Structure-aware Interactive Graph Neural Networks for the Prediction of Protein-Ligand Binding Affinity
This work addresses a domain-specific problem in drug discovery by improving affinity prediction through better structural modeling, representing an incremental advancement over prior GNN methods.
The paper tackled the problem of predicting protein-ligand binding affinity by addressing the underutilization of biomolecular structural information and neglect of long-range interactions in existing graph neural network models, resulting in SIGN achieving superior performance verified on two benchmarks.

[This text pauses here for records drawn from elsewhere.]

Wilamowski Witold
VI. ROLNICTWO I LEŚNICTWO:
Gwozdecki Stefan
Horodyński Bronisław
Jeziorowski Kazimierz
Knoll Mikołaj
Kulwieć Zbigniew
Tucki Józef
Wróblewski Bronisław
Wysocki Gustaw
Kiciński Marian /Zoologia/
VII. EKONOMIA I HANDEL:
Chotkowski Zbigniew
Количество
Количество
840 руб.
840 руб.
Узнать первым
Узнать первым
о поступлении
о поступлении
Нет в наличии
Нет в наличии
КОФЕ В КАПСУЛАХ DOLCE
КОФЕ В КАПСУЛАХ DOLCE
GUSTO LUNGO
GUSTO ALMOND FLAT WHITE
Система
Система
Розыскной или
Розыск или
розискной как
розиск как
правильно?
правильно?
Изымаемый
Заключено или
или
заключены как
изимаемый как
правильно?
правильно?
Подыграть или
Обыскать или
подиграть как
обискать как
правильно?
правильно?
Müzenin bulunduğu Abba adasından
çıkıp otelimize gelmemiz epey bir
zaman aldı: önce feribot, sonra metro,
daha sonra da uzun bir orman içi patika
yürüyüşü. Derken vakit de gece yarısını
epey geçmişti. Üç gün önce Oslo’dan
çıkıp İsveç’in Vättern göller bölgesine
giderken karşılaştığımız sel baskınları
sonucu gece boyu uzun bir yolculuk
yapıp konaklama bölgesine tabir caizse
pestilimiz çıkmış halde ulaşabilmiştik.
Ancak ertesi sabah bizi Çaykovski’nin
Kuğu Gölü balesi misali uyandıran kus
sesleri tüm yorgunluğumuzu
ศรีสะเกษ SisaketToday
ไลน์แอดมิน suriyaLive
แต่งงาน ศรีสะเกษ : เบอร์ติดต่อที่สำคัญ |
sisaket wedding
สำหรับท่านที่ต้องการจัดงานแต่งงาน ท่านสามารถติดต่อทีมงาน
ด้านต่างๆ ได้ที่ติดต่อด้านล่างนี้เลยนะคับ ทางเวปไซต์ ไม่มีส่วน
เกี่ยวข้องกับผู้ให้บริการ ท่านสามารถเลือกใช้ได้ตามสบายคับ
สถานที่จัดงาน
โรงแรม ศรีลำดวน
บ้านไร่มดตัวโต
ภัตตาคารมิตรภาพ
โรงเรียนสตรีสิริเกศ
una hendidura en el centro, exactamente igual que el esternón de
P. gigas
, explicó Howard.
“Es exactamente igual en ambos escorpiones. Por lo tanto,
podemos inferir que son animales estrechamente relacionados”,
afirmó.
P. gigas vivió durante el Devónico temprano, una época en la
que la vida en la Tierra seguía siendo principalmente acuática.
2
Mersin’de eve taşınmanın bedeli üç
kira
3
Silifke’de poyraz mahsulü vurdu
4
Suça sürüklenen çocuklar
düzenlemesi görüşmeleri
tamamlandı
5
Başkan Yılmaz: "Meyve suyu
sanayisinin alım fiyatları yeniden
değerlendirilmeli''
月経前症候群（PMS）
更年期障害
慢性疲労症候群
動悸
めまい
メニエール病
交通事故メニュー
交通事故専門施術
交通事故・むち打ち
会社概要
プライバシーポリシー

Drug discovery often relies on the successful prediction of protein-ligand binding affinity. Recent advances have shown great promise in applying graph neural networks (GNNs) for better affinity prediction by learning the representations of protein-ligand complexes. However, existing solutions usually treat protein-ligand complexes as topological graph data, thus the biomolecular structural information is not fully utilized. The essential long-range interactions among atoms are also neglected in GNN models. To this end, we propose a structure-aware interactive graph neural network (SIGN) which consists of two components: polar-inspired graph attention layers (PGAL) and pairwise interactive pooling (PiPool). Specifically, PGAL iteratively performs the node-edge aggregation process to update embeddings of nodes and edges while preserving the distance and angle information among atoms. Then, PiPool is adopted to gather interactive edges with a subsequent reconstruction loss to reflect the global interactions. Exhaustive experimental study on two benchmarks verifies the superiority of SIGN.